Task input:
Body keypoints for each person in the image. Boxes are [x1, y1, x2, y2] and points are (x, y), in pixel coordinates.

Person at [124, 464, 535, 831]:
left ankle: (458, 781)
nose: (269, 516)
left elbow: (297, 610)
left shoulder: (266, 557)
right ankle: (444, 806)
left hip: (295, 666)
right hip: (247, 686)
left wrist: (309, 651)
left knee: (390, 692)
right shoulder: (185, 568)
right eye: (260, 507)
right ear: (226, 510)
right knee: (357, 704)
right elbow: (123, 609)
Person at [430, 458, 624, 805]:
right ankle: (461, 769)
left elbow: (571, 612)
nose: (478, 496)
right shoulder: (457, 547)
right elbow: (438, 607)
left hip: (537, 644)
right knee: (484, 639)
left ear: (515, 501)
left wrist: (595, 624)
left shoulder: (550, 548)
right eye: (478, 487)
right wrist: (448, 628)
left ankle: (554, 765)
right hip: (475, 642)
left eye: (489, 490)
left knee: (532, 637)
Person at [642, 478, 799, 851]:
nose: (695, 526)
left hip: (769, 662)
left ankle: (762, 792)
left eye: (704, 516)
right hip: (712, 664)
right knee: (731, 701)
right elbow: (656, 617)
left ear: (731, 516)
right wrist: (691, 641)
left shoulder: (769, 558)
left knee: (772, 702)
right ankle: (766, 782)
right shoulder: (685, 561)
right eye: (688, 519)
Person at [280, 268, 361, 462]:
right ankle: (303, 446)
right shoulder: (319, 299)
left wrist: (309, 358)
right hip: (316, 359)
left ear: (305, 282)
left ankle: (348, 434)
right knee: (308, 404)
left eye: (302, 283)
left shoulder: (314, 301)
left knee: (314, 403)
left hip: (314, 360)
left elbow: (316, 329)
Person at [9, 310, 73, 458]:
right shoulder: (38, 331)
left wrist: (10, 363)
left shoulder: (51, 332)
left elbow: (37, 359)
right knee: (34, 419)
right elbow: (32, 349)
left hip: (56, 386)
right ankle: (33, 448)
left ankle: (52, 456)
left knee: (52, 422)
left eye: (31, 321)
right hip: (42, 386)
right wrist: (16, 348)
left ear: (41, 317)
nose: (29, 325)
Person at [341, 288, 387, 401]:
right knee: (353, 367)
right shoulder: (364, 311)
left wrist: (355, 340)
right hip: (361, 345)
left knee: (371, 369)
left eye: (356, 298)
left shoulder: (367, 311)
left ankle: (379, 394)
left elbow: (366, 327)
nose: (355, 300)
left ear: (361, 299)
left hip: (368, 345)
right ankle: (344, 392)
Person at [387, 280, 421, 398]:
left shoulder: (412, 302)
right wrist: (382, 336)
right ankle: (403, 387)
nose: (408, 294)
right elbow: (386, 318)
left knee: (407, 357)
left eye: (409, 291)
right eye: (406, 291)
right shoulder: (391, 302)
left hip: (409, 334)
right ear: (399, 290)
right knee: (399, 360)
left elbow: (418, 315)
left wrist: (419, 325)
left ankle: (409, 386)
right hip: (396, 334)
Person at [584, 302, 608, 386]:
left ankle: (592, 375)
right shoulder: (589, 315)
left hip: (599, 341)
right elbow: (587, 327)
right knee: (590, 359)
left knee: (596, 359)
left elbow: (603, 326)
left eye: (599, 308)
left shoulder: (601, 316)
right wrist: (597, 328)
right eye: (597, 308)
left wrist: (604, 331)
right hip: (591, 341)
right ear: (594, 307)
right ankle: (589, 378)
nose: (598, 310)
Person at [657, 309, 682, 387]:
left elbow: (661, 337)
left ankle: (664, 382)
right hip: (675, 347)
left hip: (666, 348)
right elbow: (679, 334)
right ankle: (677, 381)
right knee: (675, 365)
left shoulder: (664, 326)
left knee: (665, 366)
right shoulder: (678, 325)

Goal of the exercise:
Produce the entries above once more, identical in every detail.

Your solution:
Body keypoints for each person in the image. Boxes are [x1, y1, x2, y2] and points are (x, y), in pixel coordinates.

Person at [124, 464, 535, 831]:
left ankle: (458, 781)
nose: (269, 516)
left elbow: (297, 610)
left shoulder: (266, 557)
right ankle: (444, 806)
left hip: (295, 666)
right hip: (247, 686)
left wrist: (309, 651)
left knee: (390, 692)
right shoulder: (185, 568)
right eye: (260, 507)
right ear: (226, 510)
right knee: (357, 704)
right elbow: (123, 609)
Person at [430, 458, 624, 805]:
right ankle: (461, 769)
left elbow: (571, 612)
nose: (478, 496)
right shoulder: (457, 547)
right elbow: (438, 607)
left hip: (537, 644)
right knee: (484, 639)
left ear: (515, 501)
left wrist: (595, 624)
left shoulder: (550, 548)
right eye: (478, 487)
right wrist: (448, 628)
left ankle: (554, 765)
right hip: (475, 642)
left eye: (489, 490)
left knee: (532, 637)
Person at [642, 478, 799, 851]:
nose: (695, 526)
left hip: (769, 662)
left ankle: (762, 792)
left eye: (704, 516)
right hip: (712, 664)
right knee: (731, 701)
right elbow: (656, 617)
left ear: (731, 516)
right wrist: (691, 641)
left shoulder: (769, 558)
left knee: (772, 702)
right ankle: (766, 782)
right shoulder: (685, 561)
right eye: (688, 519)
Person at [280, 268, 361, 462]:
right ankle: (303, 446)
right shoulder: (319, 299)
left wrist: (309, 358)
right hip: (316, 359)
left ear: (305, 282)
left ankle: (348, 434)
right knee: (308, 404)
left eye: (302, 283)
left shoulder: (314, 301)
left knee: (314, 403)
left hip: (314, 360)
left elbow: (316, 329)
Person at [9, 310, 73, 458]:
right shoulder: (38, 331)
left wrist: (10, 363)
left shoulder: (51, 332)
left elbow: (37, 359)
right knee: (34, 419)
right elbow: (32, 349)
left hip: (56, 386)
right ankle: (33, 448)
left ankle: (52, 456)
left knee: (52, 422)
left eye: (31, 321)
right hip: (42, 386)
right wrist: (16, 348)
left ear: (41, 317)
nose: (29, 325)
Person at [341, 288, 387, 401]:
right knee: (353, 367)
right shoulder: (364, 311)
left wrist: (355, 340)
right hip: (361, 345)
left knee: (371, 369)
left eye: (356, 298)
left shoulder: (367, 311)
left ankle: (379, 394)
left elbow: (366, 327)
nose: (355, 300)
left ear: (361, 299)
left hip: (368, 345)
right ankle: (344, 392)
Person at [387, 280, 421, 398]:
left shoulder: (412, 302)
right wrist: (382, 336)
right ankle: (403, 387)
nose: (408, 294)
right elbow: (386, 318)
left knee: (407, 357)
left eye: (409, 291)
right eye: (406, 291)
right shoulder: (391, 302)
left hip: (409, 334)
right ear: (399, 290)
right knee: (399, 360)
left elbow: (418, 315)
left wrist: (419, 325)
left ankle: (409, 386)
right hip: (396, 334)
Person at [584, 302, 608, 386]:
left ankle: (592, 375)
right shoulder: (589, 315)
left hip: (599, 341)
right elbow: (587, 327)
right knee: (590, 359)
left knee: (596, 359)
left elbow: (603, 326)
left eye: (599, 308)
left shoulder: (601, 316)
right wrist: (597, 328)
right eye: (597, 308)
left wrist: (604, 331)
right hip: (591, 341)
right ear: (594, 307)
right ankle: (589, 378)
nose: (598, 310)
Person at [657, 309, 682, 387]:
left elbow: (661, 337)
left ankle: (664, 382)
right hip: (675, 347)
left hip: (666, 348)
right elbow: (679, 334)
right ankle: (677, 381)
right knee: (675, 365)
left shoulder: (664, 326)
left knee: (665, 366)
right shoulder: (678, 325)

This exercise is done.